_THE TASK_.
Pick out every line in the rows below that contains the string "elev", and copy each one. Case counts.

_INPUT MATERIAL_.
* START *

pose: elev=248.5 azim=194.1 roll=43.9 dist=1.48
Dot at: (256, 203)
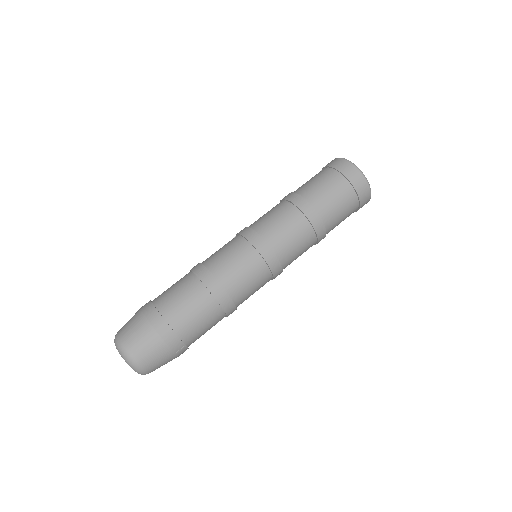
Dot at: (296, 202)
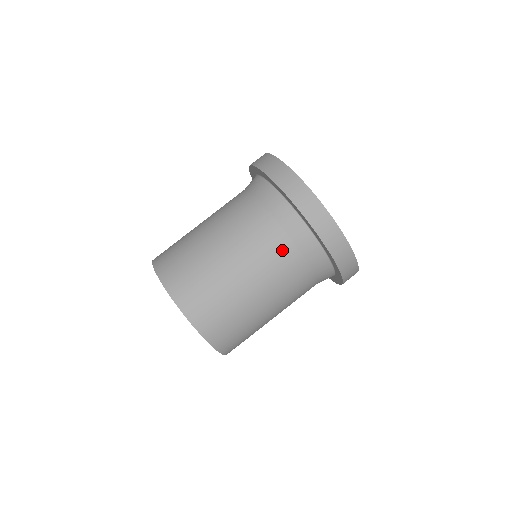
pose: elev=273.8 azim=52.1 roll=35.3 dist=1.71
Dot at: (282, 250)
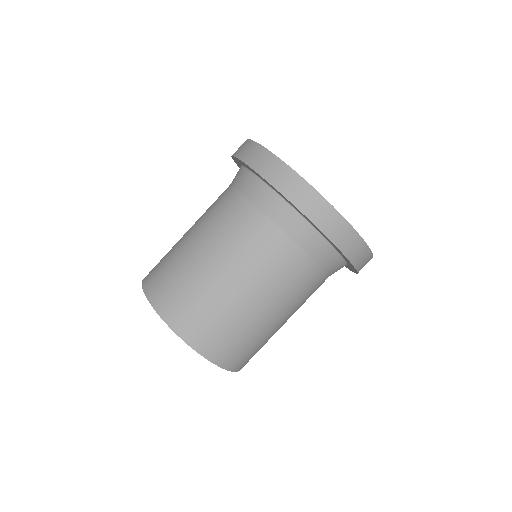
Dot at: (291, 260)
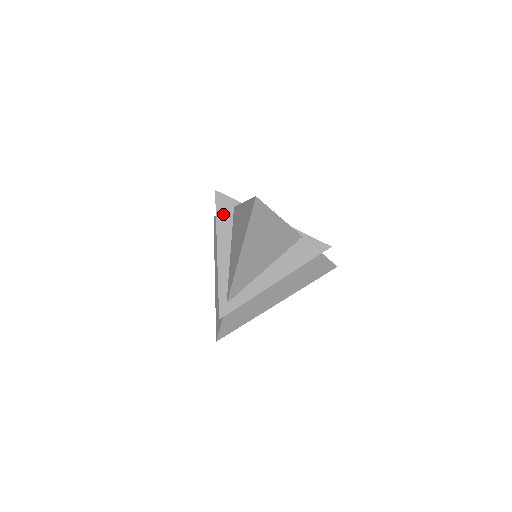
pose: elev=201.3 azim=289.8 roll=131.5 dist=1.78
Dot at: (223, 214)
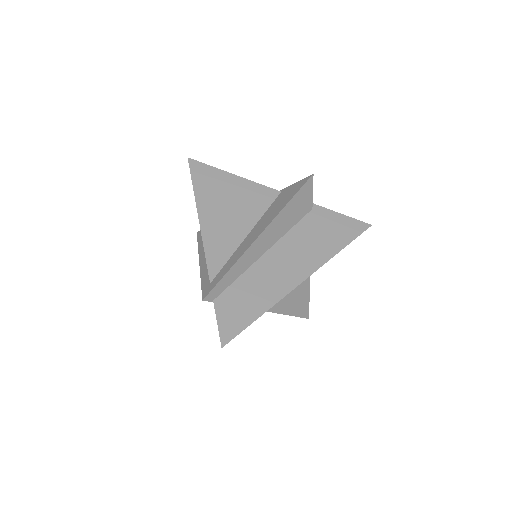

* END *

_EXERCISE SOLUTION_.
pose: elev=248.5 azim=194.1 roll=43.9 dist=1.48
pose: elev=273.8 azim=52.1 roll=35.3 dist=1.71
pose: elev=201.3 azim=289.8 roll=131.5 dist=1.78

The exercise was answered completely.